## Job item
Print the listing below exactly, images excluded.

------------------------------

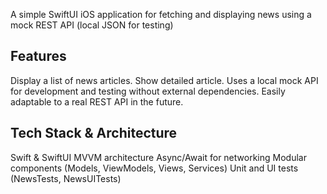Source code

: A simple SwiftUI iOS application for fetching and displaying news using a mock REST API (local JSON for testing)

## Features

Display a list of news articles.
Show detailed article.
Uses a local mock API for development and testing without external dependencies.
Easily adaptable to a real REST API in the future.


## Tech Stack & Architecture

Swift & SwiftUI
MVVM architecture
Async/Await for networking
Modular components (Models, ViewModels, Views, Services)
Unit and UI tests (NewsTests, NewsUITests)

------------------------------

## Expected answer
Source code

: A simple SwiftUI iOS application for fetching and displaying news using a mock REST API (local JSON for testing)

## Features

Display a list of news articles.
Show detailed article.
Uses a local mock API for development and testing without external dependencies.
Easily adaptable to a real REST API in the future.


## Tech Stack & Architecture

Swift & SwiftUI
MVVM architecture
Async/Await for networking
Modular components (Models, ViewModels, Views, Services)
Unit and UI tests (NewsTests, NewsUITests)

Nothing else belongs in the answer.